Accepting+every+piece+of+me

Accepting every piece of me

February 11, 2016

“It’s just a presentation.”  “You’re too quiet.” These are the phrases that have burdened me throughout my life. I’ve come to terms with the fact that it’s very unlikely that I will just wake up one day and be this loud, outgoing kid who’s not afraid of her peers. I, however, wish that people would accept this small part of me as well. There’s much more to me than just my inability to talk in front of a group of people. It’s emotionally exhausting to be living outside of your comfort zone at all times and it’s difficult to get people to understand that sometimes I simply can’t do anything productive due to my crippling anxiety.
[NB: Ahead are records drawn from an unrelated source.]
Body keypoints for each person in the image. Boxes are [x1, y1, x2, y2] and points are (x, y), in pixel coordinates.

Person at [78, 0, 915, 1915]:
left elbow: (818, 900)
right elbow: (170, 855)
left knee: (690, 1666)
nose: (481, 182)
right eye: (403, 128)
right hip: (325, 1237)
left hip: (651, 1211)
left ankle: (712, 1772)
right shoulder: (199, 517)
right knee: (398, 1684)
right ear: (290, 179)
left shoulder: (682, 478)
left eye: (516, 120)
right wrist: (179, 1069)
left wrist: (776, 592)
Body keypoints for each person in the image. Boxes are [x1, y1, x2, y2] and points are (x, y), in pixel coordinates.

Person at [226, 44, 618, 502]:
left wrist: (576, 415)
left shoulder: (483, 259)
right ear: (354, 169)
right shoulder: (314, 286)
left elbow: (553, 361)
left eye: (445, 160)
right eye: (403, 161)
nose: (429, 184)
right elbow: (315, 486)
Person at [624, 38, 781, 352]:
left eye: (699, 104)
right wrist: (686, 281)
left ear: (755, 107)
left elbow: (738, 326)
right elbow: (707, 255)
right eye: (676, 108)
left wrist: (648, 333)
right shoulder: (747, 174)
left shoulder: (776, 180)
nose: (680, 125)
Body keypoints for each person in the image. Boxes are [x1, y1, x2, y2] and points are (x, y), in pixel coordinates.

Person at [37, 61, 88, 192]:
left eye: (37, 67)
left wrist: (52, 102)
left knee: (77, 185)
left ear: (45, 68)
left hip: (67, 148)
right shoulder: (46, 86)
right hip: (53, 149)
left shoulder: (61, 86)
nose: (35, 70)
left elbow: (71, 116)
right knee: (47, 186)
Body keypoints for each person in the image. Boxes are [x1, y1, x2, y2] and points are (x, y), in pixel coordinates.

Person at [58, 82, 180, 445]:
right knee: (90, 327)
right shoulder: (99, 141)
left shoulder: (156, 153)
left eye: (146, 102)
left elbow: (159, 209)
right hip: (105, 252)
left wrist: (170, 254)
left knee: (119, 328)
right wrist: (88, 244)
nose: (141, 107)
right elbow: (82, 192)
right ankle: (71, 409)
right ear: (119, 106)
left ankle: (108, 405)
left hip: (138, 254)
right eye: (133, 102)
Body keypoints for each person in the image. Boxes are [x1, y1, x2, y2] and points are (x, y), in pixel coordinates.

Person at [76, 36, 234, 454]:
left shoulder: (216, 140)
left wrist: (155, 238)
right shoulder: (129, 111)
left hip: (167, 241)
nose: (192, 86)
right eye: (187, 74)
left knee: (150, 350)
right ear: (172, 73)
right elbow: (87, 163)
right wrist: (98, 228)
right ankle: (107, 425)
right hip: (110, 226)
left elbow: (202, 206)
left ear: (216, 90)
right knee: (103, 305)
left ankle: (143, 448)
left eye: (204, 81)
I have always been, and perhaps always will be, that incredibly awkward and shy girl that is too afraid to even make an attempt at raising her hand to answer a teacher’s question. But that’s subject to change. I’ve accepted the fact that I will always have anxious thoughts in the back of my head and that I need to start turning them into positive things. The first step of this journey of self-discovery happened on New Year’s Day when I scribbled one simple sentence that guised as a resolution on a half-torn-out journal page. I wrote down my favorite quote, “We accept the love we think we deserve”  from the book The Perks of Being a Wallflower.

The quote has helped me get through countless scary situations that I was nervous about in recent years so I decided to make it a bigger part of my life. I’ve spent a lot of time thinking about what the quote means to me. When it comes down to it, to me it simply means that I must accept the fact that it’s okay if I need to take a break or sit out on something that’s giving me negative thoughts before I can get people to understand and accept that part of me as well. If I continue to be hard on myself when I fail at something and shut everybody out of my life when I do, nobody will get to know the part of me that I wished people did.